也就是他這麼稍加遲疑的功夫,餘著的那走陰人,也是被柳白的陰神輕而易舉的斬殺,最後化作一縷縷的血氣,填補了柳白空虛的陰神。
而將這兩個陽神走陰人的軀體吞噬後,柳白也感覺不到自己的陰神有什麼變化。
難道說是殺的人不夠?
柳白隻能如此猜測,他心念一動,陰神手中的印信也是再度化作了青銅麵具,被他覆壓在了臉上。
嗜血的衝動消散,陰神猙獰的麵目也隨之消失,四周這林木間升起的那些血霧,也都回歸了地麵。
一切又都回歸了平常。
若不是地麵還有兩具殘存的乾屍,甚至都發覺不了這裡曾經發生過打鬥。
柳白手一招,他的陰神又重新回到了他身後。
小草也是直到這時才敢探出頭來,然後小聲說道:“公……公子,好像還走了個狐仙家哩。

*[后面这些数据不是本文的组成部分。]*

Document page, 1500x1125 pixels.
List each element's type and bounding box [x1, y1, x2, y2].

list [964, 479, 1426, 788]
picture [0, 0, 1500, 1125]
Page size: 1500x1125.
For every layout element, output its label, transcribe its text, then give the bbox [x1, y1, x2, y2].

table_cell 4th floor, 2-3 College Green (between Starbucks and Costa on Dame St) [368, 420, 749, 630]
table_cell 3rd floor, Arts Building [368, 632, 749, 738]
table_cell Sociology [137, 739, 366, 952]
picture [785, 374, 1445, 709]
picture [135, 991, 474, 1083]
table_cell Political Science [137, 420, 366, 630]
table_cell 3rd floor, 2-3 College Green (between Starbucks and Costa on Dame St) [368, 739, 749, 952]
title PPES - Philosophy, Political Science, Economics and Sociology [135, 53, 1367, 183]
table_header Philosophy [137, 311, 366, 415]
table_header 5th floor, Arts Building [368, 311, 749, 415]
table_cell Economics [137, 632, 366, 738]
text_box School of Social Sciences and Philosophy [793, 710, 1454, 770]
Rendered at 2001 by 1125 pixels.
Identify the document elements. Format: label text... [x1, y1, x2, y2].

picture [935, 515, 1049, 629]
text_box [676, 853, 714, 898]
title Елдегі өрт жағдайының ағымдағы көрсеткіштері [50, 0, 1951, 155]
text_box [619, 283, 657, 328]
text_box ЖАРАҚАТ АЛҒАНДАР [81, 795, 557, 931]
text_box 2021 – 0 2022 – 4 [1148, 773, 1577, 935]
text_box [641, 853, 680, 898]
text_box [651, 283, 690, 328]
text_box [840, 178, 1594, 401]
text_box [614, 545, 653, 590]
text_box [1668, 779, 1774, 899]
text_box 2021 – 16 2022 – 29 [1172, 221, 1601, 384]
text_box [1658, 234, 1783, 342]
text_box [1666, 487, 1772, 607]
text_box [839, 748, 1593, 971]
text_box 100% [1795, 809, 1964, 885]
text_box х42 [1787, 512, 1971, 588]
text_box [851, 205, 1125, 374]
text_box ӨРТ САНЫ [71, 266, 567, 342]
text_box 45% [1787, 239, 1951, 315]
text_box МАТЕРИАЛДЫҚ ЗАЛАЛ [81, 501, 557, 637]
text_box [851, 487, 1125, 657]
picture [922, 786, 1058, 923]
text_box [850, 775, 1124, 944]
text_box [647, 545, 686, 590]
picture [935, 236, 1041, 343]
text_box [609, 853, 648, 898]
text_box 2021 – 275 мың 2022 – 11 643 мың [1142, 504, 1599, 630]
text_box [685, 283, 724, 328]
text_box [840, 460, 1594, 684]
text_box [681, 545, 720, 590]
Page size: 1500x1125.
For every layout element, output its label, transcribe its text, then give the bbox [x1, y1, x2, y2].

”
“對。”
柳白看著四周,那些香火氣的霧瘴早已消散,事實上早在他陰神摘下麵具的那一刻。
那老仙家就已經扯著身子從這老槐坳裡遁逃走了。
“彆急,他這是提前回去將屋子打掃乾淨,等著咱倆去嘞。”
柳白說話間,也是來到了那兩具乾屍身前。
殺人放火金腰帶,這人都已經殺了,怎麼可以少的了摸屍的環節?
須彌這種高大上的東西,這倆紙傘會眾自是沒有的。
所有值錢的貨當都是用一個金錦絲包貼在了胸前,陰珠這東西,對於他們這些把腦袋栓到褲腰帶上的殺手來說,自是不可能留下太多。
收攏起來頂多也就值個四枚血珠子,除此之外,各自都還有幾張兵家的符籙。
其中那敦實男子還有個風水家的定方羅盤,老物件也有。
這要是放在彆的陰神走陰人身上,興許還真能算是發一筆小財。
但是柳白……帶回去給司徒紅吧。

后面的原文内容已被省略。